ABOUT THIS EXERCISE
Only the text belongs in the copy. Transcribe the data exactly and drop any pictures.

[Saved data entries]
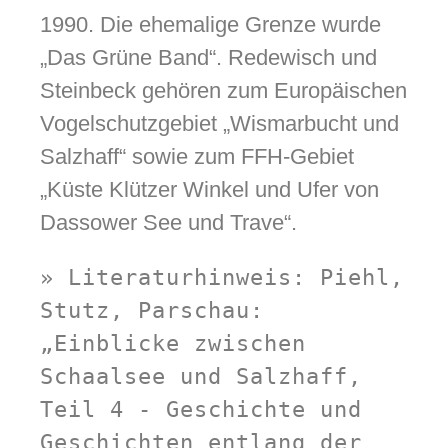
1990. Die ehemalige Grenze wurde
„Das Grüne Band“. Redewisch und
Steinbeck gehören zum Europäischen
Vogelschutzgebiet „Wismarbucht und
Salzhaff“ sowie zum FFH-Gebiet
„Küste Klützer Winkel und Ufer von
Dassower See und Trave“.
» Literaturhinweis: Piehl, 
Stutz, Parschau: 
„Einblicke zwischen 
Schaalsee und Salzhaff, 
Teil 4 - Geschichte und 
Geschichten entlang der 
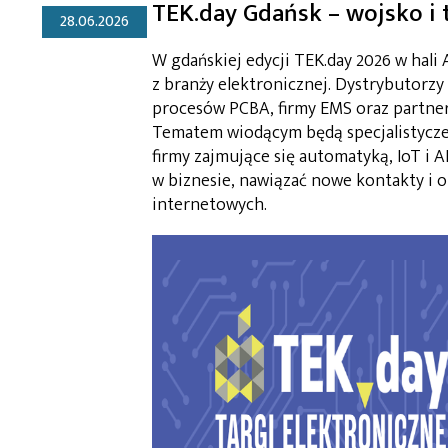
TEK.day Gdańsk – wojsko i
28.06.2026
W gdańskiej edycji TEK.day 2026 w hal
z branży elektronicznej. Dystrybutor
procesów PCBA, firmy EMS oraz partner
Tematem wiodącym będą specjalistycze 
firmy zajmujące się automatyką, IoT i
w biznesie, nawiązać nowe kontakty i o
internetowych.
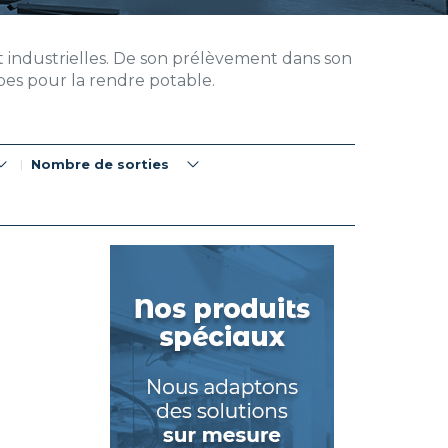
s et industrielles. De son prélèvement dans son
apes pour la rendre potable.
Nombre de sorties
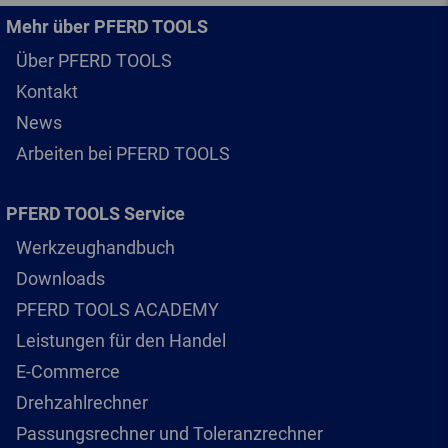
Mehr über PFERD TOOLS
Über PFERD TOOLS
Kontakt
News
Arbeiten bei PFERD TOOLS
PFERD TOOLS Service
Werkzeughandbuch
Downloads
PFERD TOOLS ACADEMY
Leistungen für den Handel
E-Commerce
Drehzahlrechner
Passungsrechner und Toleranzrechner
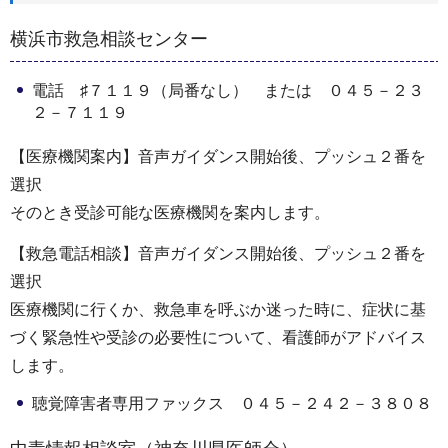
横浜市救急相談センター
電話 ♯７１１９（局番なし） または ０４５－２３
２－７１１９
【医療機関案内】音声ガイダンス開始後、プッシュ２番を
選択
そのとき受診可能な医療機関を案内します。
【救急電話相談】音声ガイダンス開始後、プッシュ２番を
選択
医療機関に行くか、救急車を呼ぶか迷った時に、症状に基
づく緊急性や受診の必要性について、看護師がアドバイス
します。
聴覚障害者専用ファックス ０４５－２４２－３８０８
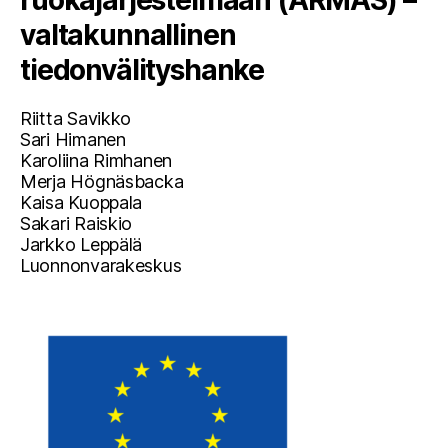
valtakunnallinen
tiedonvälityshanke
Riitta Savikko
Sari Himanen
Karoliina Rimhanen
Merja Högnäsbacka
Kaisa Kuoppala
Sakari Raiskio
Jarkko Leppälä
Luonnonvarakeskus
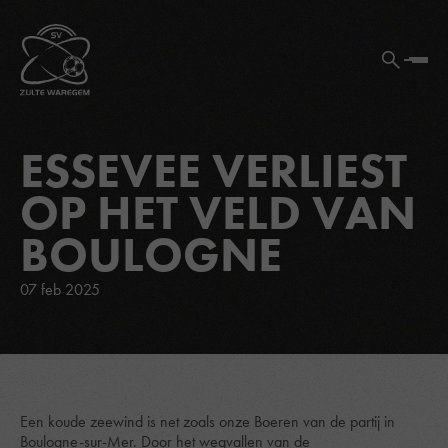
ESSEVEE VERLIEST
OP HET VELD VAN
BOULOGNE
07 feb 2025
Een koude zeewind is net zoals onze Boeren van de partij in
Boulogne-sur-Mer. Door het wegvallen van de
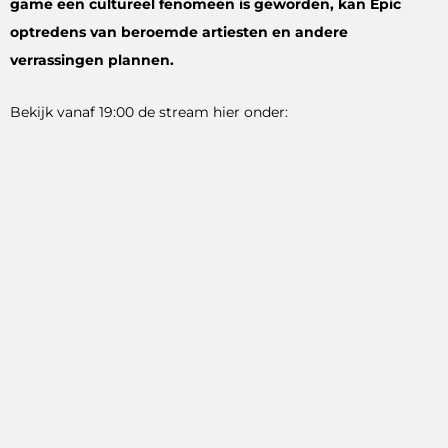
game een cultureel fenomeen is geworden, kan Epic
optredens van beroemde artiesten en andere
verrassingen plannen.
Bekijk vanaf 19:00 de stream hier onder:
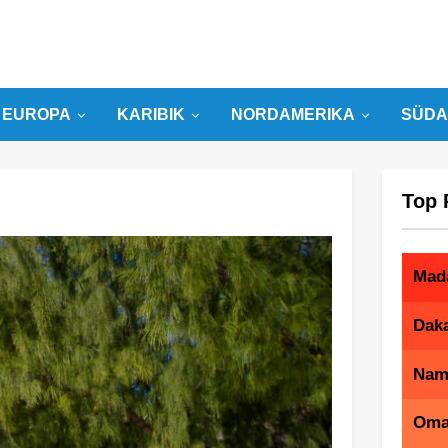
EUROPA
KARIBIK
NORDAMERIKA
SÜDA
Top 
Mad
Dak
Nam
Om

SOLUTION FOR THIS EXERCISE
1990. Die ehemalige Grenze wurde
„Das Grüne Band“. Redewisch und
Steinbeck gehören zum Europäischen
Vogelschutzgebiet „Wismarbucht und
Salzhaff“ sowie zum FFH-Gebiet
„Küste Klützer Winkel und Ufer von
Dassower See und Trave“.
» Literaturhinweis: Piehl, 
Stutz, Parschau: 
„Einblicke zwischen 
Schaalsee und Salzhaff, 
Teil 4 - Geschichte und 
Geschichten entlang der 
TEK.day Gdańsk – wojsko i
28.06.2026
W gdańskiej edycji TEK.day 2026 w hal
z branży elektronicznej. Dystrybutor
procesów PCBA, firmy EMS oraz partner
Tematem wiodącym będą specjalistycze 
firmy zajmujące się automatyką, IoT i
w biznesie, nawiązać nowe kontakty i o
internetowych.
s et industrielles. De son prélèvement dans son
apes pour la rendre potable.
Nombre de sorties
Mehr über PFERD TOOLS
Über PFERD TOOLS
Kontakt
News
Arbeiten bei PFERD TOOLS
PFERD TOOLS Service
Werkzeughandbuch
Downloads
PFERD TOOLS ACADEMY
Leistungen für den Handel
E-Commerce
Drehzahlrechner
Passungsrechner und Toleranzrechner
横浜市救急相談センター
電話 ♯７１１９（局番なし） または ０４５－２３
２－７１１９
【医療機関案内】音声ガイダンス開始後、プッシュ２番を
選択
そのとき受診可能な医療機関を案内します。
【救急電話相談】音声ガイダンス開始後、プッシュ２番を
選択
医療機関に行くか、救急車を呼ぶか迷った時に、症状に基
づく緊急性や受診の必要性について、看護師がアドバイス
します。
聴覚障害者専用ファックス ０４５－２４２－３８０８
valtakunnallinen
tiedonvälityshanke
Riitta Savikko
Sari Himanen
Karoliina Rimhanen
Merja Högnäsbacka
Kaisa Kuoppala
Sakari Raiskio
Jarkko Leppälä
Luonnonvarakeskus
ESSEVEE VERLIEST
OP HET VELD VAN
BOULOGNE
07 feb 2025
Een koude zeewind is net zoals onze Boeren van de partij in
Boulogne-sur-Mer. Door het wegvallen van de
game een cultureel fenomeen is geworden, kan Epic
optredens van beroemde artiesten en andere
verrassingen plannen.
Bekijk vanaf 19:00 de stream hier onder:
EUROPA
KARIBIK
NORDAMERIKA
SÜDA
Top 
Mad
Dak
Nam
Om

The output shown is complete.